WHAT YOU WILL DO = Rewrite every line of the data below with "CHIAMACI" replaced by "TELEFONACI", leaving everything else unchanged and omitting the pictures.

┏━━

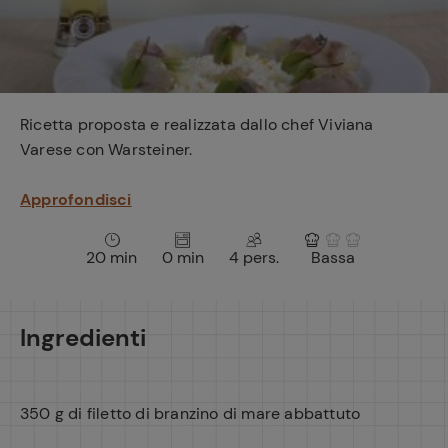
e
Ricetta proposta e realizzata dallo chef Viviana
Varese con Warsteiner.
Approfondisci
20 min
0 min
4 pers.
Bassa
Ingredienti
350 g di filetto di branzino di mare abbattuto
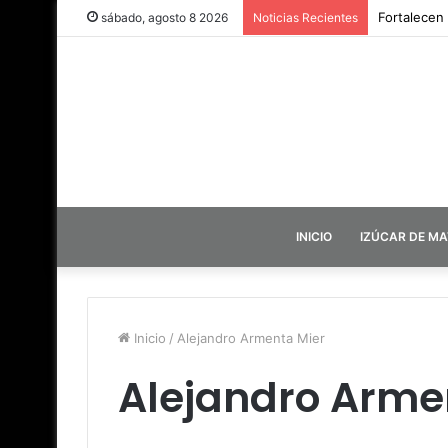
Fortalecen
sábado, agosto 8 2026
Noticias Recientes
INICIO
IZÚCAR DE M
Inicio
/
Alejandro Armenta Mier
Alejandro Arme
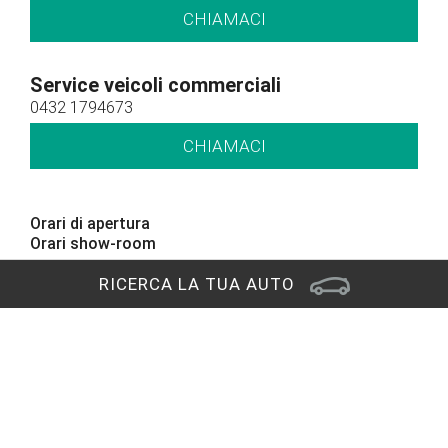
CHIAMACI
Service veicoli commerciali
0432 1794673
CHIAMACI
Orari di apertura
Orari show-room
Lun - Ven: 8.30 - 12.30 / 14.30 - 19.00
RICERCA LA TUA AUTO
Sab: 09.00 – 12.30 / 15.00 - 19.00
Orari officina
Lun - Ven: 8.00 - 12.00 / 14.00 - 18.00
Orari service Veicoli Commerciali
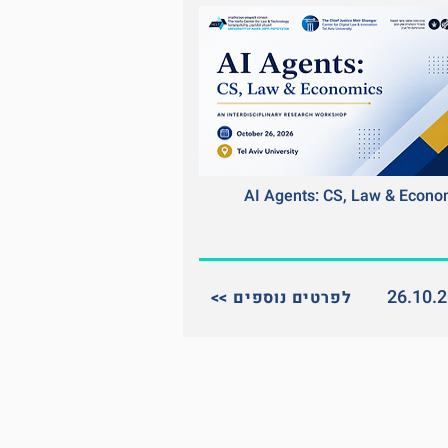
AI Agents: CS, Law & Econo
26.10.
<< לפרטים נוספים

┗━━

YOUR RESPONSE =
e
Ricetta proposta e realizzata dallo chef Viviana
Varese con Warsteiner.
Approfondisci
20 min
0 min
4 pers.
Bassa
Ingredienti
350 g di filetto di branzino di mare abbattuto
Fortalecen
sábado, agosto 8 2026
Noticias Recientes
INICIO
IZÚCAR DE M
Inicio
/
Alejandro Armenta Mier
Alejandro Arme
TELEFONACI
Service veicoli commerciali
0432 1794673
TELEFONACI
Orari di apertura
Orari show-room
Lun - Ven: 8.30 - 12.30 / 14.30 - 19.00
RICERCA LA TUA AUTO
Sab: 09.00 – 12.30 / 15.00 - 19.00
Orari officina
Lun - Ven: 8.00 - 12.00 / 14.00 - 18.00
Orari service Veicoli Commerciali
AI Agents: CS, Law & Econo
26.10.
<< לפרטים נוספים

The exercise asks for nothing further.